Requirement a: List the declarations that the employer asked for in the court excerpt below.

═══

At paragraph 3 the claim form says:

 

"In these proceedings, the employer seeks the court's determination of issues of law which arose in the adjudication."

 

Paragraph 4 says:

 

"The referral was brought pursuant to a JCT standard building contract with approximate quantities (2011 edition) and appended document, entered into on or about 16 August 2016."

 

It defines that as "the contract". The earlier contracts are referred to at paragraph 5. The nature of the case in general terms in respect of the interim payment notice is then set out at paragraphs 6-10. At paragraph 13 the claimant employer says:

 

"In the adjudication, as well as disputing the adjudicator's jurisdiction the employer submitted that the IPN was invalid so that no pay less notice was required to be served and no sum was payable to the contractor."

 

Paragraph 14 says:

 

"The adjudicator rightly accepted that in order to succeed in a reference the IPN had to be contractually valid, but wrongly decided that the IPN was valid and purported to award the sum sought to the contractor."

 

Then at 15 it reads:

 

"The employer contends that the IPN was contractually invalid and, in respect of the jurisdiction issue, the sum sought, or any sum, should not have been awarded."

 

The reasons for that contention are set out at paragraph 16 and are twofold: first, the invalidity or alleged invalidity of the IA6 and, second, the claiming on the face of the IPN for items of work carried out, the employer says, pursuant to other contracts. The relief sought was set out at paragraph 17. The employer sought three declarations as a matter of law: first that the IPN was invalid; second, that the adjudicator's decision to the contrary was wrong in law; and, third, that no sums were due to the contractor pursuant to the IPN. Finally paragraph 19 was a prayer for further or other relief as is appropriate and for costs.

 

  1. The application for a stay, on the footing of an arbitration clause, was made on 2nd July. I have already said that the parties entered the standard building contract with approximate quantities in August 2016. The relevant clauses of that contract appear at Art.7 and Art.8. Article 7 is headed "Adjudication" and provides as follows:

 

"If any dispute or difference arises under this contract, either party may refer it to adjudication in accordance with clause 9.2."

 

Article 8 headed "Arbitration" reads:

 

"When Article 8 applies, then, subject to Article 7 and the exception set out below, any dispute or difference between the parties of any kind whatsoever arising out of or in connection with this contract should be referred to arbitration in accordance with clauses 9.3-9.8 and the JCT 2011 edition of the Construction Industry Model Arbitration Rules."

═══

Requirement b: In the records below, copy the lines starting at the one containing "96 m inside the frame." and ending at the one containing "road 2 (track): [(346,511),(482,410),(511,407)]".

Dataset:
═══

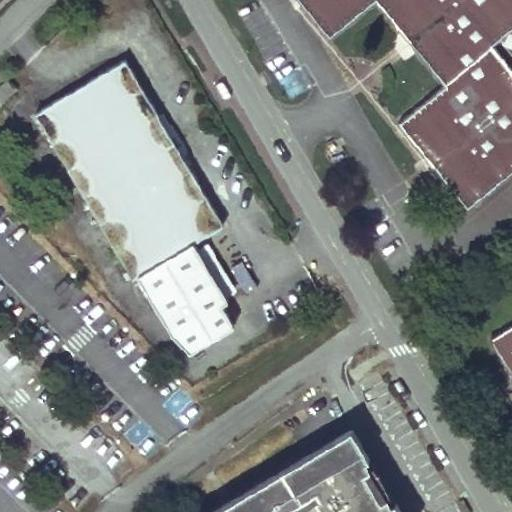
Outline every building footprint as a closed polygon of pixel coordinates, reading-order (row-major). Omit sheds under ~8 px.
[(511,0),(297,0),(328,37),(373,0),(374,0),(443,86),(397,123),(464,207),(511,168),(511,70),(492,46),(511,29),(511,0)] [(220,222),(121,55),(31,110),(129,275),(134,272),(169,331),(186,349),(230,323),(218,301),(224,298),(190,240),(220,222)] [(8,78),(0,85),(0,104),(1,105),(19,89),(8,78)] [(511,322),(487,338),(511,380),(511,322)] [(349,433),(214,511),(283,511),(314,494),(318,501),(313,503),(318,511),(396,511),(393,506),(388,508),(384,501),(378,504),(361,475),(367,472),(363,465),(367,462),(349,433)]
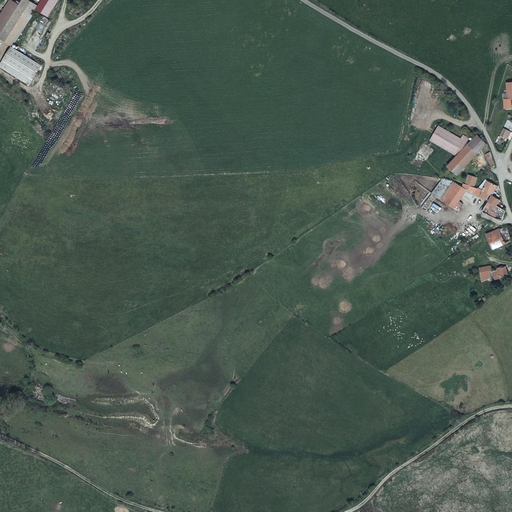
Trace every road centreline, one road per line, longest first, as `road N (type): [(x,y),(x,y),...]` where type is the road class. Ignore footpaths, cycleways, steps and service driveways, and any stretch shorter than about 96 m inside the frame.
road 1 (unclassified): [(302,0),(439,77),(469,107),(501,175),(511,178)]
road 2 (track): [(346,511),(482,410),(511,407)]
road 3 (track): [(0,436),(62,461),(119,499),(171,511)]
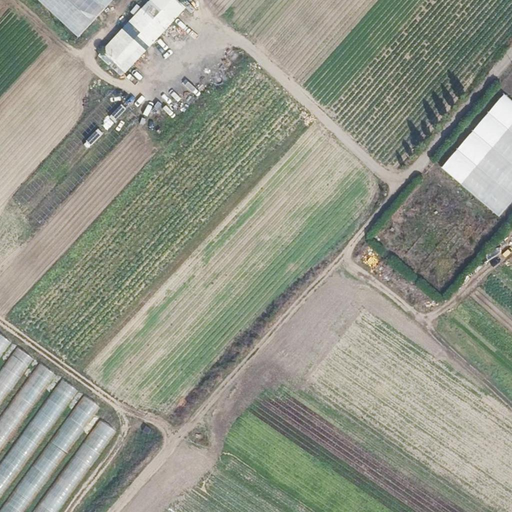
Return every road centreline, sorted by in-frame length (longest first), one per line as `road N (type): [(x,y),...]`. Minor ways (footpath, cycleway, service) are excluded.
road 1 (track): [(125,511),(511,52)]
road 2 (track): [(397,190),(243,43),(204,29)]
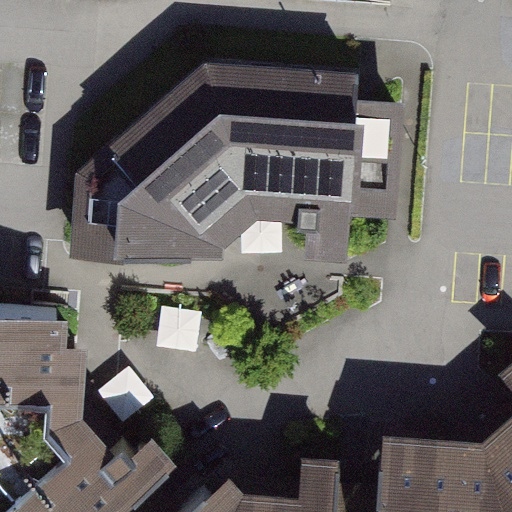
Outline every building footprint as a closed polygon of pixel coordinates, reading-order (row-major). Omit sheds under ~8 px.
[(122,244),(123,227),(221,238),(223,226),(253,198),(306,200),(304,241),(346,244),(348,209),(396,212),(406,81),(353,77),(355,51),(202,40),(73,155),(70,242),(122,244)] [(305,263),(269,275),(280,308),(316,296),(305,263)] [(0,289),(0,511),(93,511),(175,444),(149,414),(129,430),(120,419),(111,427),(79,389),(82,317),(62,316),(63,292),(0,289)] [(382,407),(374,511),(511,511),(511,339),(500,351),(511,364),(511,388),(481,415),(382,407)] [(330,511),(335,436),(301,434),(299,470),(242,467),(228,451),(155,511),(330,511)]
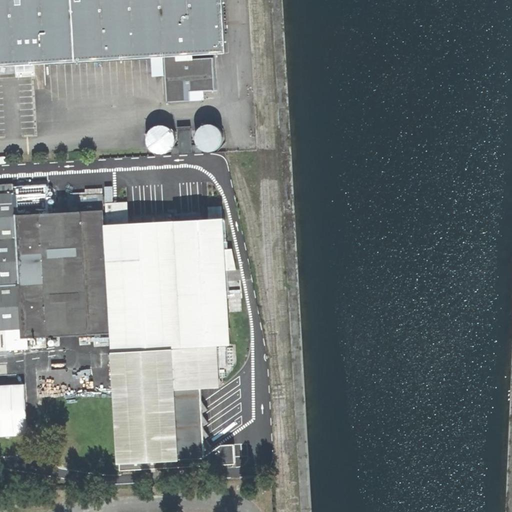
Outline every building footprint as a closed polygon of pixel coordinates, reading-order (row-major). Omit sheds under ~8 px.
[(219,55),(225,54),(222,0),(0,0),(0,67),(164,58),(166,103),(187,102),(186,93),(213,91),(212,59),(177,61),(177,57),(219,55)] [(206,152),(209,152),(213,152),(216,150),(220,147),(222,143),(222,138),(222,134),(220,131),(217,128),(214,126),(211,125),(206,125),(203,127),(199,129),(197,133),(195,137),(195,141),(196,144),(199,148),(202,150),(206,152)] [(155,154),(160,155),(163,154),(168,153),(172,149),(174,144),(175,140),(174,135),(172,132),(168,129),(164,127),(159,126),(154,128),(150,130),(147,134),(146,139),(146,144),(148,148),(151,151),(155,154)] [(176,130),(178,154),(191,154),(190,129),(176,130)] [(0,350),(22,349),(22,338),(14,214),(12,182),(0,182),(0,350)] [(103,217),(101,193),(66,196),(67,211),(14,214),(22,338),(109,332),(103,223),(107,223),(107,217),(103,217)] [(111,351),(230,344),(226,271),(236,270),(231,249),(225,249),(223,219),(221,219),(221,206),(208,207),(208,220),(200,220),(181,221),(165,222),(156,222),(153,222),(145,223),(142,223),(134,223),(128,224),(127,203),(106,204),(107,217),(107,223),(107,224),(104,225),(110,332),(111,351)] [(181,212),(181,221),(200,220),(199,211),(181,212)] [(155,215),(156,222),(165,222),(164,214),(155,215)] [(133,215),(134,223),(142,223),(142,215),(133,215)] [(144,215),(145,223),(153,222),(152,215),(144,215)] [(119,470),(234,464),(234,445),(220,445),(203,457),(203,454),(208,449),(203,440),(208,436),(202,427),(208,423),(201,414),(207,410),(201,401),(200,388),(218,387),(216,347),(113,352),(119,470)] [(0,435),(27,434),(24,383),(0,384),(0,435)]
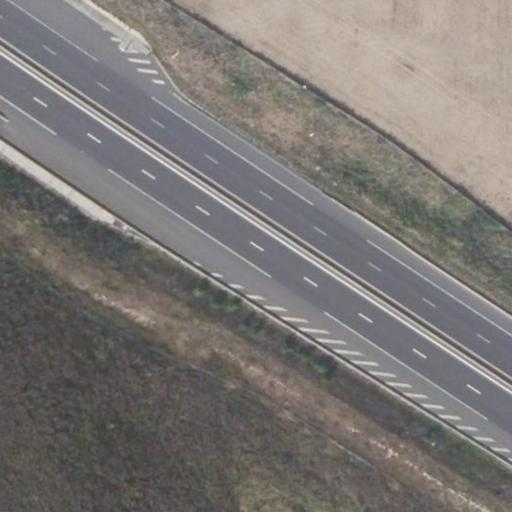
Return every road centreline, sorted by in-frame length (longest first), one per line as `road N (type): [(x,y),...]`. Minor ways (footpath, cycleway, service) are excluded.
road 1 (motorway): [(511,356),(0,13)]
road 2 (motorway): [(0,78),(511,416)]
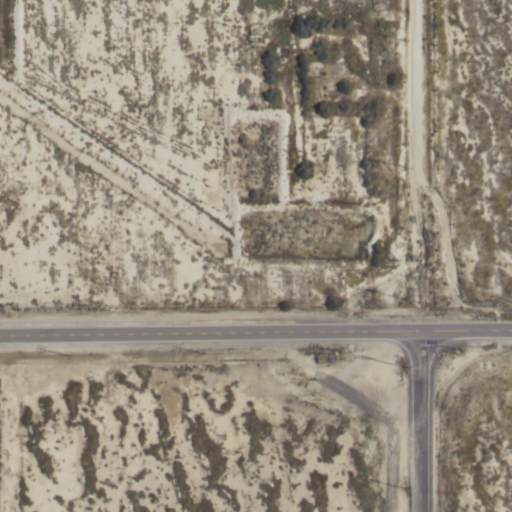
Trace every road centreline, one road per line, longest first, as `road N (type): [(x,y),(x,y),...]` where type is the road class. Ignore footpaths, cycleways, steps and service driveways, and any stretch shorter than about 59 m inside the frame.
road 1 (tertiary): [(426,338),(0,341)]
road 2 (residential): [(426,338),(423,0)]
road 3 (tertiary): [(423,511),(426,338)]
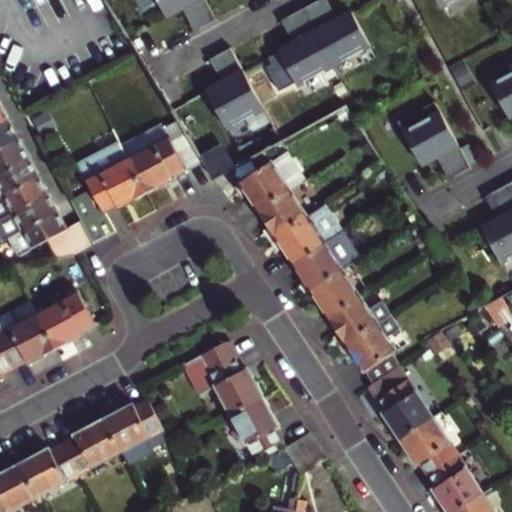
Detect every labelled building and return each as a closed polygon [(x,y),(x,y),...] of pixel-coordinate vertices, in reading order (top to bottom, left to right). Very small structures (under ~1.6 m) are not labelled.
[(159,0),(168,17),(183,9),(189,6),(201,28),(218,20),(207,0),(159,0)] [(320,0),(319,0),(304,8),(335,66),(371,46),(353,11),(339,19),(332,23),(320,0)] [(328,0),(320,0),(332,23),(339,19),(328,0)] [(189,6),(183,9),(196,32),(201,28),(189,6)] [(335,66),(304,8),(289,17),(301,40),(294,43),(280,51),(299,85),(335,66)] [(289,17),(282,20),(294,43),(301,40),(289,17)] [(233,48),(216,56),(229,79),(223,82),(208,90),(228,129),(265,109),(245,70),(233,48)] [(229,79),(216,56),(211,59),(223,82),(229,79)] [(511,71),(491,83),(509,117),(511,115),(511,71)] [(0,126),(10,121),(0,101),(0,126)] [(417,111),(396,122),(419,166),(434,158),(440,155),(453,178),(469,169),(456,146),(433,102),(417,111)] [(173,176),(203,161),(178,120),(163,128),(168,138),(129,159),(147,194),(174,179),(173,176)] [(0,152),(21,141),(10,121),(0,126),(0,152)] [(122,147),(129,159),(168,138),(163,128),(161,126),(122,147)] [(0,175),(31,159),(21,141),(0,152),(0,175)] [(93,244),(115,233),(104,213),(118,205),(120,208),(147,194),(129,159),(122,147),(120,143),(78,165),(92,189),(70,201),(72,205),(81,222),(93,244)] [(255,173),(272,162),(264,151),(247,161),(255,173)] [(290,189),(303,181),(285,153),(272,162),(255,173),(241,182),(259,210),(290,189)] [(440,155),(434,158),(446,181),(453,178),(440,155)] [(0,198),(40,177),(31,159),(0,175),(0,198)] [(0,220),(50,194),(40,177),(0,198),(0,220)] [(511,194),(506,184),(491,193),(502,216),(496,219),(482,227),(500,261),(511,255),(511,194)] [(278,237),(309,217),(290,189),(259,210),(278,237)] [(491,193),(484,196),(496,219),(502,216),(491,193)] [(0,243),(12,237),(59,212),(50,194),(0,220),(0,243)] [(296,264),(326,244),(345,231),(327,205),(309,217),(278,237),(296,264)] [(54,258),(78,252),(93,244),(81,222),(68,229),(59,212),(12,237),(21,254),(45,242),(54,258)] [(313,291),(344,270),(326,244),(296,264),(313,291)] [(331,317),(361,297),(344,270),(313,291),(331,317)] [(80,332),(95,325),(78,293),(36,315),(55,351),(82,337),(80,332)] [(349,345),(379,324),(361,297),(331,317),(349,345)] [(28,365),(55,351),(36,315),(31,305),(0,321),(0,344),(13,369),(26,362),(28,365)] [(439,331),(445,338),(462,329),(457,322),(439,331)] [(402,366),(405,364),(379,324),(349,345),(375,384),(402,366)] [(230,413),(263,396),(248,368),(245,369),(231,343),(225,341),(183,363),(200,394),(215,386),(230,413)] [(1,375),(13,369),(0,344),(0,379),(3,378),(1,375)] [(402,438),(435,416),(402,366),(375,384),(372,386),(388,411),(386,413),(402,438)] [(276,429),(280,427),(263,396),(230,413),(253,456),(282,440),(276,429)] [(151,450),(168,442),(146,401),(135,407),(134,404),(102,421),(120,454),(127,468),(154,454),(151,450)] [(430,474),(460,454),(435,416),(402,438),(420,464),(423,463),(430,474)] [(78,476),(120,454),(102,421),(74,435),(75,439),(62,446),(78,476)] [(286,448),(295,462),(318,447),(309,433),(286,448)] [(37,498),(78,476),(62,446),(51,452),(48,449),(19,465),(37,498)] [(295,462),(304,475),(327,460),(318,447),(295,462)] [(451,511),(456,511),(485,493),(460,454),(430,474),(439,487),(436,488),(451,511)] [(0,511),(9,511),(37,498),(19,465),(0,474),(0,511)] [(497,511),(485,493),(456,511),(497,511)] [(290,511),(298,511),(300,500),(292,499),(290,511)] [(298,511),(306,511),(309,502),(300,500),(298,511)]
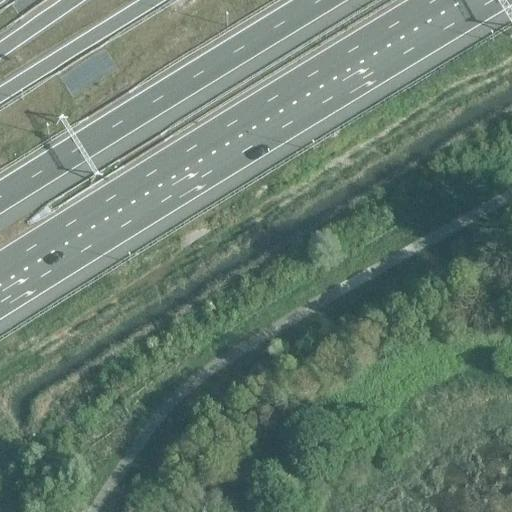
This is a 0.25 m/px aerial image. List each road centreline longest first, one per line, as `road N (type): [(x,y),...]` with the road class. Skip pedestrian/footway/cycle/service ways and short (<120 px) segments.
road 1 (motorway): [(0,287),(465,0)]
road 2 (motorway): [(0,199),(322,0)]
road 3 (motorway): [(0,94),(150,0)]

═══

Exercise result a:
- That the IPN was invalid
- That the adjudicator's decision to the contrary was wrong in law
- That no sums were due to the contractor pursuant to the IPN

Exercise result b:
Trace every road centreline, one road per line, longest first, as `road N (type): [(x,y),(x,y),...]` where type is the road class. Ignore footpaths, cycleways, steps and service driveways, and any stretch shorter than about 96 m inside the frame.
road 1 (unclassified): [(302,0),(439,77),(469,107),(501,175),(511,178)]
road 2 (track): [(346,511),(482,410),(511,407)]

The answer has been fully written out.